Basically, what was documented in the Code Interface Reference Manual was and is written in stone and there have been many efforts to make sure they don't change. Anything else can and often has been changed, moved, or even completely removed. The main reason to not document more than the absolutely necessary exported APIs is two fold.
1) Documenting such things is a LOT of work. Why do it for things that you consider not useful or even harmful for average users to call?
2) Anything officially documented is basically written in stone. No matter how much insight you get later on about how useless or wrong the API was, there is no way to change it later on or you risk crashes from customer code expecting the old API or behavior.
Those .lib libraries are only the import libraries for those APIs. On Linux systems the ELF loader tries to search all the already loaded modules (including the process executable) for public functions in its export tables and only if that does not work will it search for the shared library image with the name defined in the linker hints and then try to link to that.
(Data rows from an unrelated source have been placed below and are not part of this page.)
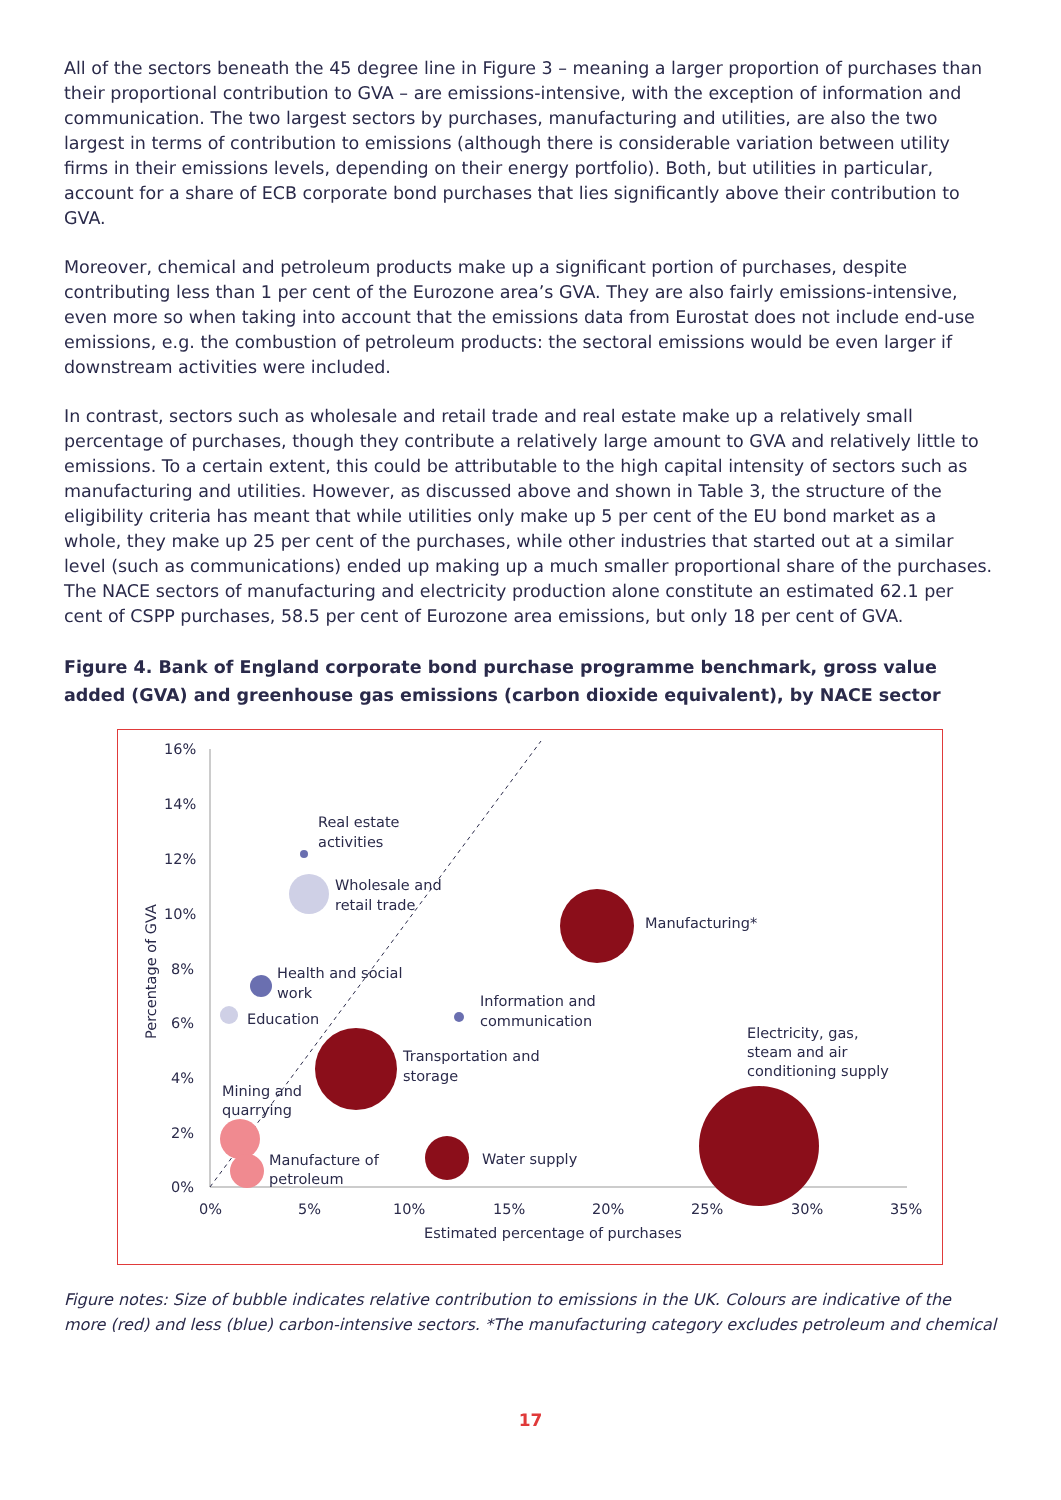All of the sectors beneath the 45 degree line in Figure 3 – meaning a larger proportion of purchases than their proportional contribution to GVA – are emissions-intensive, with the exception of information and communication. The two largest sectors by purchases, manufacturing and utilities, are also the two largest in terms of contribution to emissions (although there is considerable variation between utility firms in their emissions levels, depending on their energy portfolio). Both, but utilities in particular, account for a share of ECB corporate bond purchases that lies significantly above their contribution to GVA.
Moreover, chemical and petroleum products make up a significant portion of purchases, despite contributing less than 1 per cent of the Eurozone area’s GVA. They are also fairly emissions-intensive, even more so when taking into account that the emissions data from Eurostat does not include end-use emissions, e.g. the combustion of petroleum products: the sectoral emissions would be even larger if downstream activities were included.
In contrast, sectors such as wholesale and retail trade and real estate make up a relatively small percentage of purchases, though they contribute a relatively large amount to GVA and relatively little to emissions. To a certain extent, this could be attributable to the high capital intensity of sectors such as manufacturing and utilities. However, as discussed above and shown in Table 3, the structure of the eligibility criteria has meant that while utilities only make up 5 per cent of the EU bond market as a whole, they make up 25 per cent of the purchases, while other industries that started out at a similar level (such as communications) ended up making up a much smaller proportional share of the purchases. The NACE sectors of manufacturing and electricity production alone constitute an estimated 62.1 per cent of CSPP purchases, 58.5 per cent of Eurozone area emissions, but only 18 per cent of GVA.
Figure 4. Bank of England corporate bond purchase programme benchmark, gross value added (GVA) and greenhouse gas emissions (carbon dioxide equivalent), by NACE sector
16%
14%
12%
10%
8%
6%
4%
2%
0%
0%
5%
10%
15%
20%
25%
30%
35%
Estimated percentage of purchases
Percentage of GVA
Real estate
activities
Wholesale and
retail trade
Manufacturing*
Health and social
work
Information and
communication
Education
Electricity, gas,
steam and air
conditioning supply
Transportation and
storage
Mining and
quarrying
Manufacture of
petroleum
Water supply
Figure notes: Size of bubble indicates relative contribution to emissions in the UK. Colours are indicative of the more (red) and less (blue) carbon-intensive sectors. *The manufacturing category excludes petroleum and chemical
17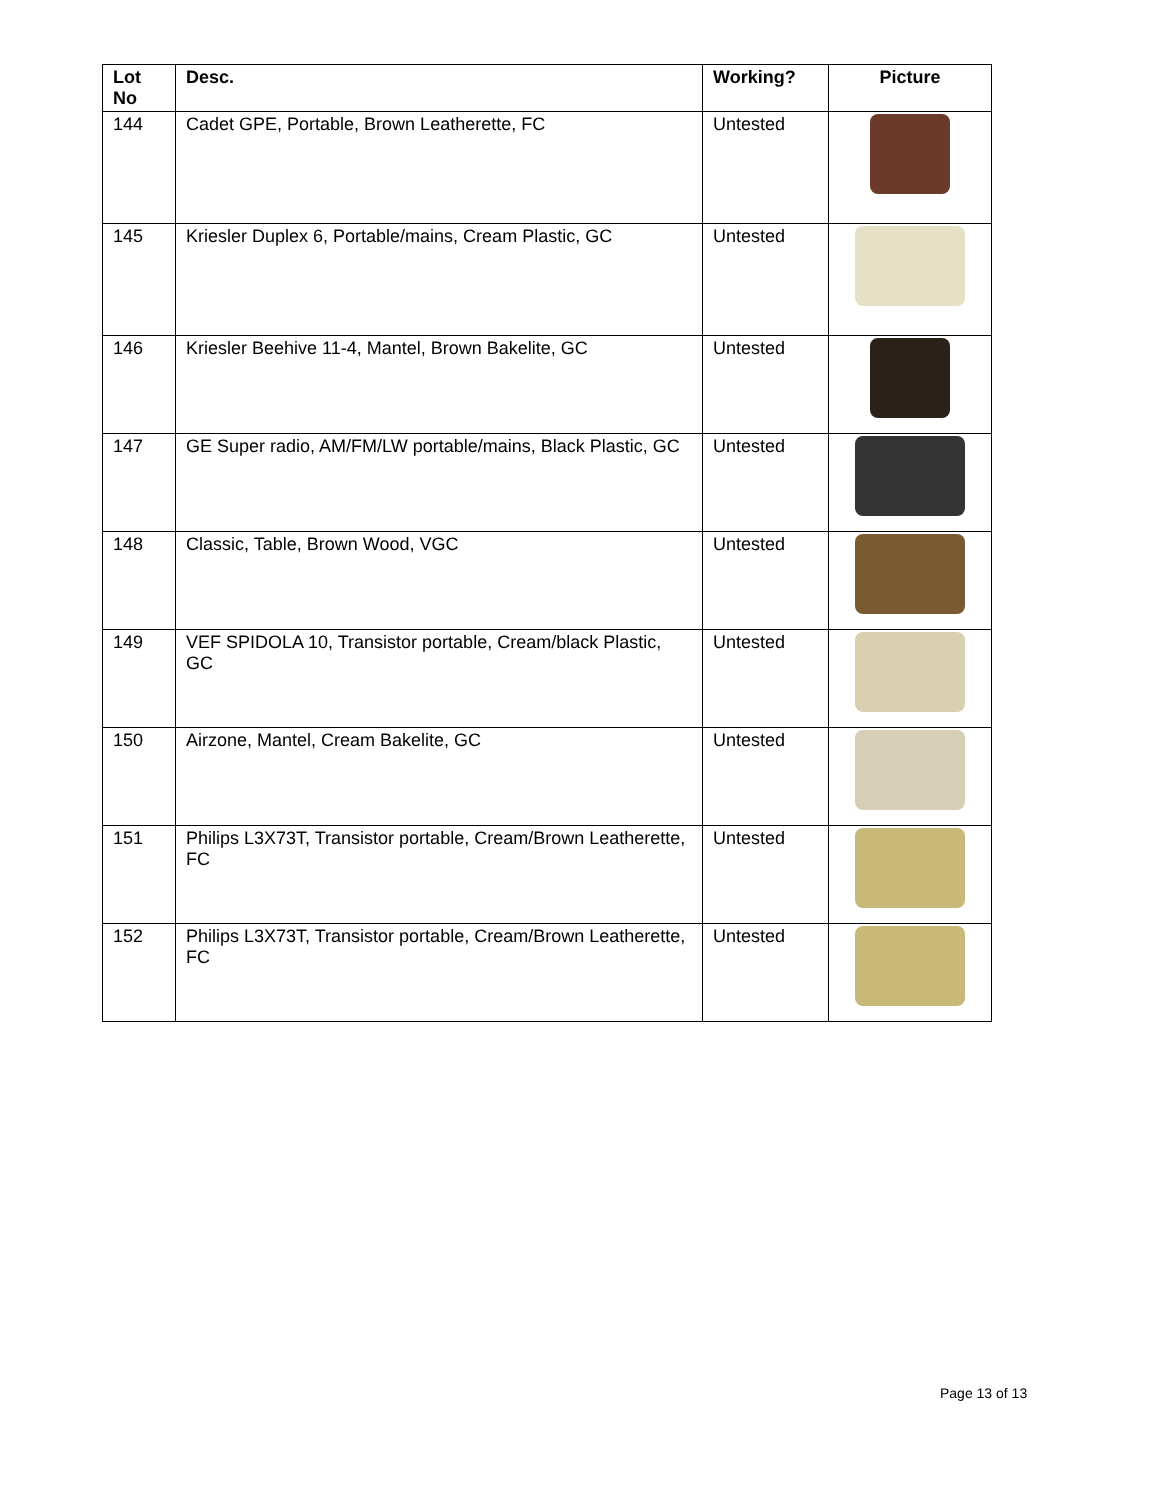| Lot No | Desc. | Working? | Picture |
| --- | --- | --- | --- |
| 144 | Cadet GPE, Portable, Brown Leatherette, FC | Untested | |
| 145 | Kriesler Duplex 6, Portable/mains, Cream Plastic, GC | Untested | |
| 146 | Kriesler Beehive 11-4, Mantel, Brown Bakelite, GC | Untested | |
| 147 | GE Super radio, AM/FM/LW portable/mains, Black Plastic, GC | Untested | |
| 148 | Classic, Table, Brown Wood, VGC | Untested | |
| 149 | VEF SPIDOLA 10, Transistor portable, Cream/black Plastic, GC | Untested | |
| 150 | Airzone, Mantel, Cream Bakelite, GC | Untested | |
| 151 | Philips L3X73T, Transistor portable, Cream/Brown Leatherette, FC | Untested | |
| 152 | Philips L3X73T, Transistor portable, Cream/Brown Leatherette, FC | Untested | |
Page 13 of 13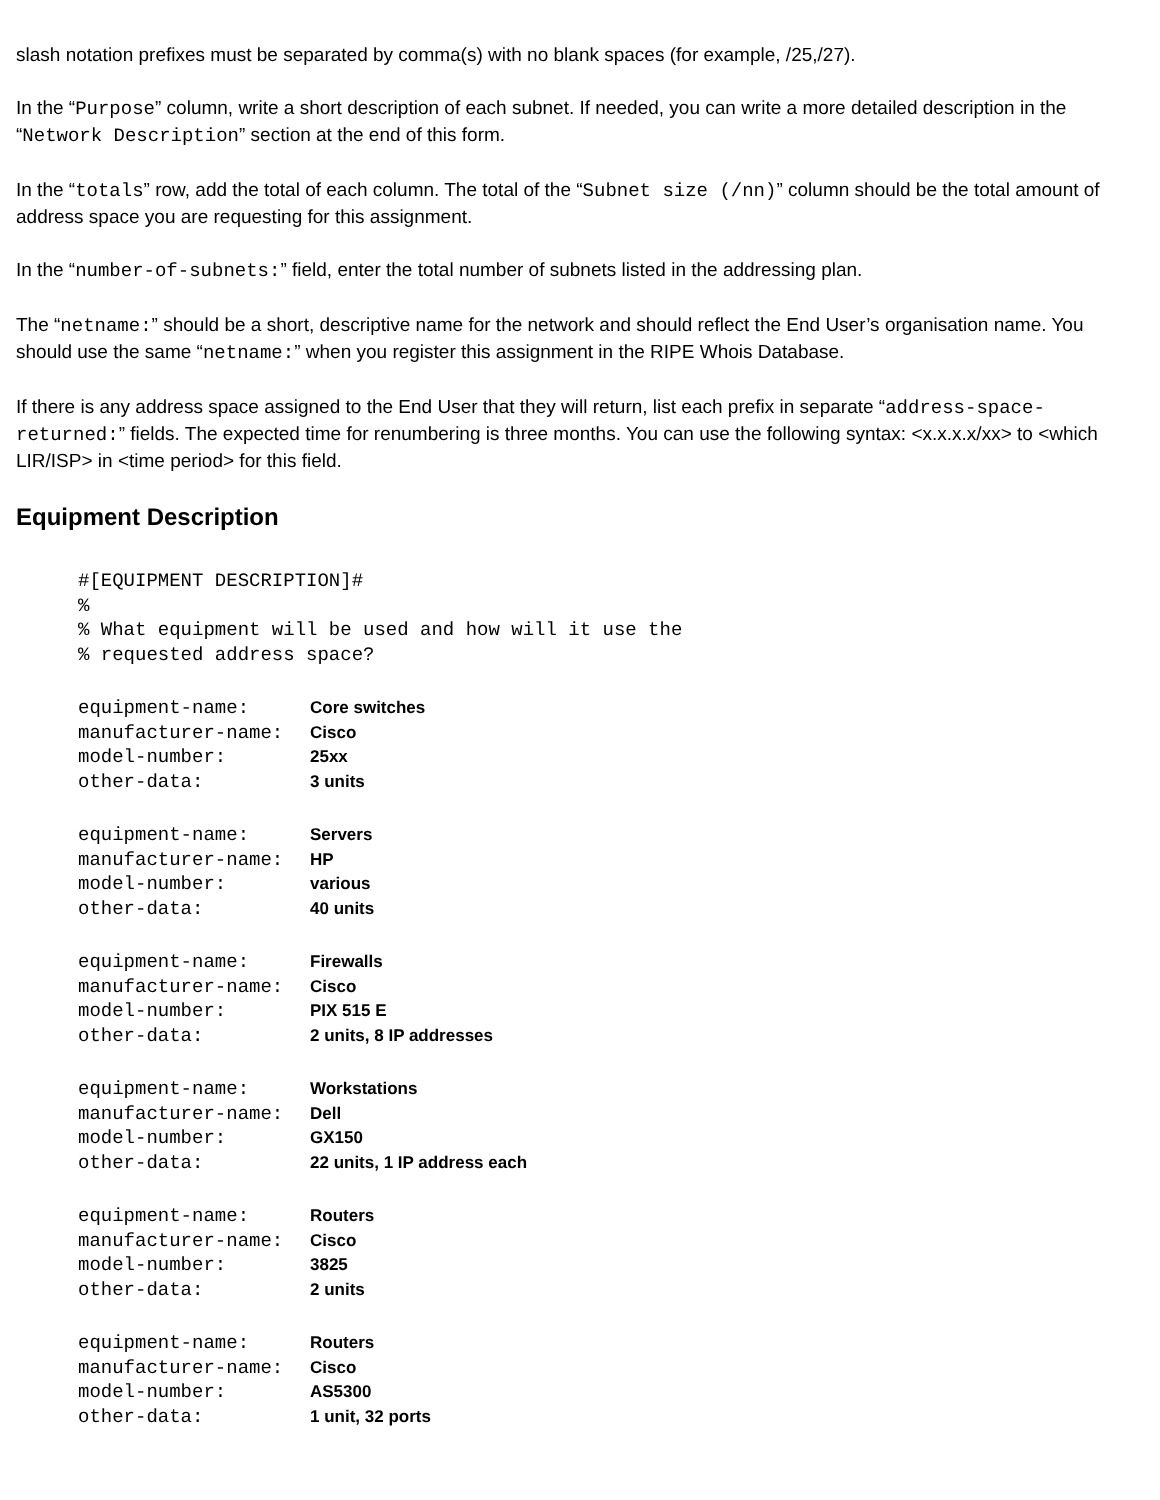slash notation prefixes must be separated by comma(s) with no blank spaces (for example, /25,/27).
In the “Purpose” column, write a short description of each subnet. If needed, you can write a more detailed description in the “Network Description” section at the end of this form.
In the “totals” row, add the total of each column. The total of the “Subnet size (/nn)” column should be the total amount of address space you are requesting for this assignment.
In the “number-of-subnets:” field, enter the total number of subnets listed in the addressing plan.
The “netname:” should be a short, descriptive name for the network and should reflect the End User’s organisation name. You should use the same “netname:” when you register this assignment in the RIPE Whois Database.
If there is any address space assigned to the End User that they will return, list each prefix in separate “address-space-returned:” fields. The expected time for renumbering is three months. You can use the following syntax: <x.x.x.x/xx> to <which LIR/ISP> in <time period> for this field.
Equipment Description
#[EQUIPMENT DESCRIPTION]#
%
% What equipment will be used and how will it use the
% requested address space?
equipment-name: Core switches
manufacturer-name: Cisco
model-number: 25xx
other-data: 3 units
equipment-name: Servers
manufacturer-name: HP
model-number: various
other-data: 40 units
equipment-name: Firewalls
manufacturer-name: Cisco
model-number: PIX 515 E
other-data: 2 units, 8 IP addresses
equipment-name: Workstations
manufacturer-name: Dell
model-number: GX150
other-data: 22 units, 1 IP address each
equipment-name: Routers
manufacturer-name: Cisco
model-number: 3825
other-data: 2 units
equipment-name: Routers
manufacturer-name: Cisco
model-number: AS5300
other-data: 1 unit, 32 ports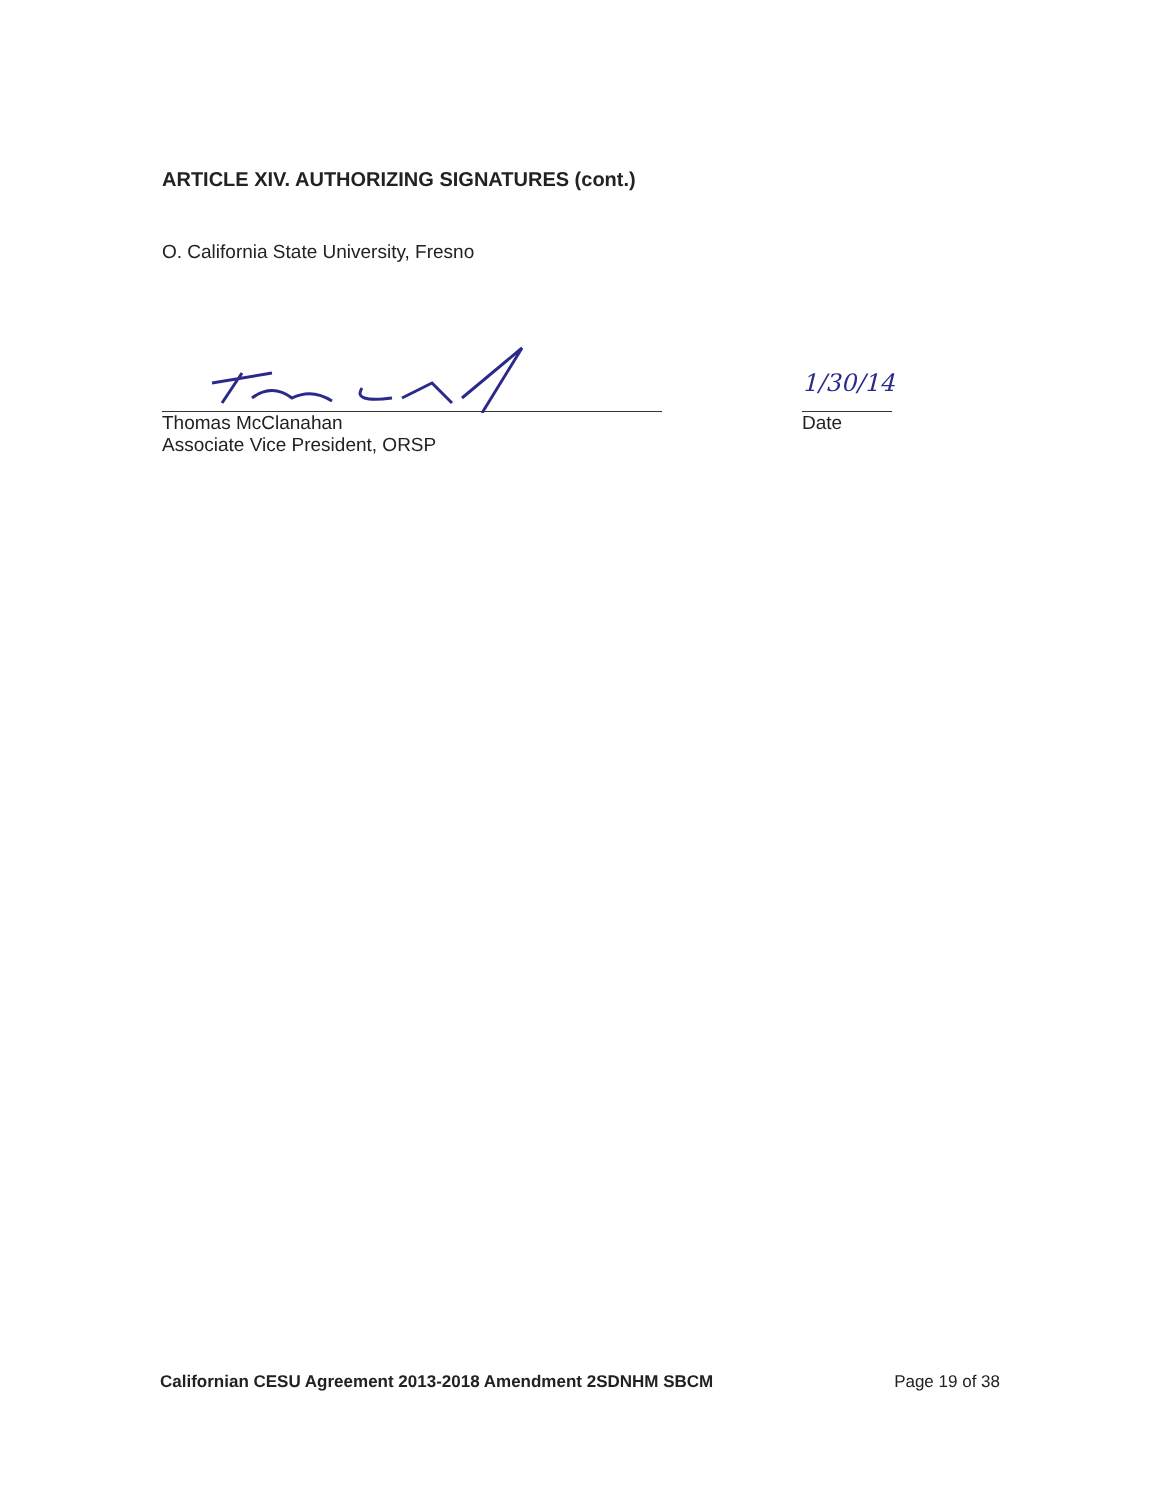ARTICLE XIV. AUTHORIZING SIGNATURES (cont.)
O. California State University, Fresno
Thomas McClanahan
Associate Vice President, ORSP
1/30/14
Date
Californian CESU Agreement 2013-2018 Amendment 2SDNHM SBCM Page 19 of 38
On Windows there is no automatic way to have imported functions link to already loaded modules just by function name. Instead the DLL has to be loaded explicitly and at that point Windows checks if that module is already loaded and simply returns the handle to the loaded module if it is in memory. The functions are always resolved against a specific module name. The import library does something along these lines and can be generated automatically by Microsoft compilers when compiling the binary modules.
HMODULE gLib = NULL;
static MgErr GetLabVIEWHandle()
{
if (!gLib)
{
gLib = LoadLibraryA("LabVIEW.exe");
if (!gLib)
{
gLib = LoadLibraryA("lvrt.dll");
if (!gLib)
{
/* trying to load a few other possible images */
}
}
}
if (gLib)
return noErr;
return loadErr;
}
MgErr DSSetHandleSize(UHandle h, size_t size)
{
MgErr (*pFunc)(UHandle h, size_t size);
MgErr err = GetLabVIEWHandle();
if (!err)
{
pFunc = GetProcAddress(hLib, "DSSetHandleSize");
if (pFunc)
{
return pFunc(h, size);
}
}
return err;
}
This is basically more or less what is in the labview.lib file. It's not exactly like this but gives a good idea. For each LabVIEW API (here the DSSetHandleSize function) a separate obj file is generated and they are then all put into the labview.lib file.
Really not much to be seen in there.
In addition the source code for 3.0 only compiled with the Apple CC. Metroworks for Apple, Watcom C 9.x and the bundled C Compiler for SunOS. None of them ever had heard anything about 64 bit CPUs which were still some 10 years in the future. And none was even remotely able to compile even C89 conformant C code. LabVIEW source code did a lot of effort to be cross platform, but the 32-bit pointer size was deeply engrained in a lot of code and required substantial refactoring to make 64-bit compilation possible for 2009. The code as is from 3.0 would never compile in any recent C compiler.